Been away for two days - and depressingly nothing seems to have changed. The only issue on the lips of the nation remains the expenses that MPs have been claiming. I've just watched Newsnight. A focus group gave exactly the sort of take on the issue that I reckon the public overwhelmingly takes. I try not to be partisan about this issue, but I did think Harriet Harmon was awful tonight, and would have reassured absolutely no-one. She only came on to answer questions that Jeremy didn't want to ask. All this 'diversionary' discussion about constitutional reform is passing people by. What they want is a say about who should be Members of Parliament. The people of Britain do not trust our MPs to sort anything out. The people want to sort it out themselves. This lack of trust and confidence will not go away until there is a General Election.
I really do not believe that Gordon Brown has any idea how people feel. As I was driving home today, I heard him on the car radio, adopting a Churchillian tone to announce that any Labour MP who had broken the rules, or broken the law would not be a candidate at the next election. I reckon he genuinely believes that this is a significant statement. Its totally meaningless. Almost every revelation made by the Telegraph over the last month has been 'within the rules', and has broken no rule or law.

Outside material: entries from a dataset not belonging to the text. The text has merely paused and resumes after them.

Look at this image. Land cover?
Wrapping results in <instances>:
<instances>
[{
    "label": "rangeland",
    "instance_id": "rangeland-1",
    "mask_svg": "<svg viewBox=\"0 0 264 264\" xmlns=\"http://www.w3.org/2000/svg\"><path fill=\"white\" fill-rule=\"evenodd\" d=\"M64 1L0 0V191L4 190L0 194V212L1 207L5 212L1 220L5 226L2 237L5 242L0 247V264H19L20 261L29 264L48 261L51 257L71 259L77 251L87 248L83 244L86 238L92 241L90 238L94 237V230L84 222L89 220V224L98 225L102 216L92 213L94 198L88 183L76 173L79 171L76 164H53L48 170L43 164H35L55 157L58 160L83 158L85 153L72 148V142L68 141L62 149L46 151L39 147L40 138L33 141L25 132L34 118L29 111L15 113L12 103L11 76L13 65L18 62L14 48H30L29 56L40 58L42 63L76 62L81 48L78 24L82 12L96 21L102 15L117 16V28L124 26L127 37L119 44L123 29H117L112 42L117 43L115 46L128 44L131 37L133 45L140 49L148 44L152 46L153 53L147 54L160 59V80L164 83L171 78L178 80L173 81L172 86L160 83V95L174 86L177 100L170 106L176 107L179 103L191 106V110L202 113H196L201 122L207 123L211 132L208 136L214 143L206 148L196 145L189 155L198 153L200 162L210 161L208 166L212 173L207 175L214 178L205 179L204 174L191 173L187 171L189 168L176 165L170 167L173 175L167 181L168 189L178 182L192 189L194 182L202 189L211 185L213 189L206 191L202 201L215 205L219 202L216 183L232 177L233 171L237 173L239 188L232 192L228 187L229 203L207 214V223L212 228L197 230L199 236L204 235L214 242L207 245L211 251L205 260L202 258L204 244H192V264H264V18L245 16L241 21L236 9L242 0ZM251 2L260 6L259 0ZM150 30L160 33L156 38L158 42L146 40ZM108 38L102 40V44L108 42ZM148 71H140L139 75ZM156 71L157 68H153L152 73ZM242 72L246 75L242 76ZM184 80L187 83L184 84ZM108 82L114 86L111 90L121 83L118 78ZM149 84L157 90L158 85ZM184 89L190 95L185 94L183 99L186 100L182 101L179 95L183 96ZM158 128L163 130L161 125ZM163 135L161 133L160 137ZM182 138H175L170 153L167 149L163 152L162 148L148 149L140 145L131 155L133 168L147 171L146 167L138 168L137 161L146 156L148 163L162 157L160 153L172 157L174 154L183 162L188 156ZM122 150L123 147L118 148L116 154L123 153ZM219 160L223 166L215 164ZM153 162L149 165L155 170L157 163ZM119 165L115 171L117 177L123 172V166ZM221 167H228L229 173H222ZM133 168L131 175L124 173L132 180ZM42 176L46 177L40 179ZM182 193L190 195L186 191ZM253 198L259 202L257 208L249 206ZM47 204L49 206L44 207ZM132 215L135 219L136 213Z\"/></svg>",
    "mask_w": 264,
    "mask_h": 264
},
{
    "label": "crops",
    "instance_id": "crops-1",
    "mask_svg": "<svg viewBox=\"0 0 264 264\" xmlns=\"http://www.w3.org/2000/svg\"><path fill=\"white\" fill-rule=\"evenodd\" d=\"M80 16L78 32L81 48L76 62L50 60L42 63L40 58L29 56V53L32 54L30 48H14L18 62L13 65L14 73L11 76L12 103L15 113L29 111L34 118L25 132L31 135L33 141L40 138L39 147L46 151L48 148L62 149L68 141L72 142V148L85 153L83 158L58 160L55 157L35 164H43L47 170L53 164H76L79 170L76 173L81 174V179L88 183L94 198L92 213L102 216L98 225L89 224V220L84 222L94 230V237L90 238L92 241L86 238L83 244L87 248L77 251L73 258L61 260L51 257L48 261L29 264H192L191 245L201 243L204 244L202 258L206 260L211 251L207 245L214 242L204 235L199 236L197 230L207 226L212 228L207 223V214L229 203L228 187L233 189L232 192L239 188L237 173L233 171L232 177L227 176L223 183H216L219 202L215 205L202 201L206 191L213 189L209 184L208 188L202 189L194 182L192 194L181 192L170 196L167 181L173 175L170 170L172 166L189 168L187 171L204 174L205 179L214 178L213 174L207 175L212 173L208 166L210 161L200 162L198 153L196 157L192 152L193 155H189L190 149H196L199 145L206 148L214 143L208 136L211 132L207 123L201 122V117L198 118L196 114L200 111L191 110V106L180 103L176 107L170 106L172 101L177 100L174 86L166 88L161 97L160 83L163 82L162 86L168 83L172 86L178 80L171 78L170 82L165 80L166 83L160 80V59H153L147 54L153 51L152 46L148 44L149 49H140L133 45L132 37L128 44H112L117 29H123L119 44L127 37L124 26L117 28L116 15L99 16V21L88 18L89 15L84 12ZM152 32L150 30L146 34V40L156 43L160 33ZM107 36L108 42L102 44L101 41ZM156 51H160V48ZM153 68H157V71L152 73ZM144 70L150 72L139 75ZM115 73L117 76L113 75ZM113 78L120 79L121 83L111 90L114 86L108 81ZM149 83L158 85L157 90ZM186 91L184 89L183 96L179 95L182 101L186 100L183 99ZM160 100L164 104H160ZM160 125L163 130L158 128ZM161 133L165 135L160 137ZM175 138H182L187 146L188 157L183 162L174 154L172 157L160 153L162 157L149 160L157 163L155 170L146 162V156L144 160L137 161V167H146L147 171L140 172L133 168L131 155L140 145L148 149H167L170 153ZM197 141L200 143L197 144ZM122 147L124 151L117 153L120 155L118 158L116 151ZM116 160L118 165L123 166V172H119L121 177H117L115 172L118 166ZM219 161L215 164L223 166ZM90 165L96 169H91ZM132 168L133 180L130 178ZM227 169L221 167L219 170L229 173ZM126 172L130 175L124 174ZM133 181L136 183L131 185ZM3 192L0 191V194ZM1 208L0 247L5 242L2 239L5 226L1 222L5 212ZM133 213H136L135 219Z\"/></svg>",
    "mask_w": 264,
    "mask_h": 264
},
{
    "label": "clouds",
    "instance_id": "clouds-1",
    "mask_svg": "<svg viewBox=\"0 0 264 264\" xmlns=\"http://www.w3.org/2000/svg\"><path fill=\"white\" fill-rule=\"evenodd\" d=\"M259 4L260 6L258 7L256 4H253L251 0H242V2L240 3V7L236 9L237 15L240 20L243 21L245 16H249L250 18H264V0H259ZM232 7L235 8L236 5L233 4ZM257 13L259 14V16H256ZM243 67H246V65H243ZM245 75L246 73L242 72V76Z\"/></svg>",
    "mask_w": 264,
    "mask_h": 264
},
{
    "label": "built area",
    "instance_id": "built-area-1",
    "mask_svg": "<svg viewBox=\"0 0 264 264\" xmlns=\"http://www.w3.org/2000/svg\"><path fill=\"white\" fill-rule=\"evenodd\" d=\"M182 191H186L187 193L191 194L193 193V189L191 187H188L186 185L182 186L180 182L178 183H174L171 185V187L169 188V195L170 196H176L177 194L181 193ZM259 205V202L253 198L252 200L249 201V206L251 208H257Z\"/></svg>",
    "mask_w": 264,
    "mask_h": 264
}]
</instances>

The next 10 days are going to be an interesting period in British politics. Polls are putting Labour support as low as 18%. Hard to believe this can possibly be true. If it happens, what then. Alistair Darling period as Chancellor looks to be over. Gordon Brown would not give him support tonight. I would not be surprised if Mr Darling tells the Prime Minister where he can stuff any other job offered. Perhaps he might tell us about what Gordon Brown had done to his cricket bat, before he went out to open the innings on budget day. Wouldn't be the first apparently 'gentle' politician to do that. Hazel Blears must surely go as well, after the way the Prime Minister rubbished her two weeks ago. Geoff Hoon and James Purnell avoided paying CGT in much the same way. Problem is that when one MP is forced to pay the CGT that was not paid (or due) by designating their main home as different from the information given to the Fees Office, there are questions about others who have done the same thing. Mr Hoon looks to be in bother for other reasons as well. The problem in any re-shuffle is that very few members of the Cabinet have the confidence of the public, and anyone promoted is going to have their expenses history studied forensically all over again. I think we are entering new territory in British politics - and none of us can predict which way its going to go in the month of June. Still think we might have promise (or at least a clear indication) of a General Election in October.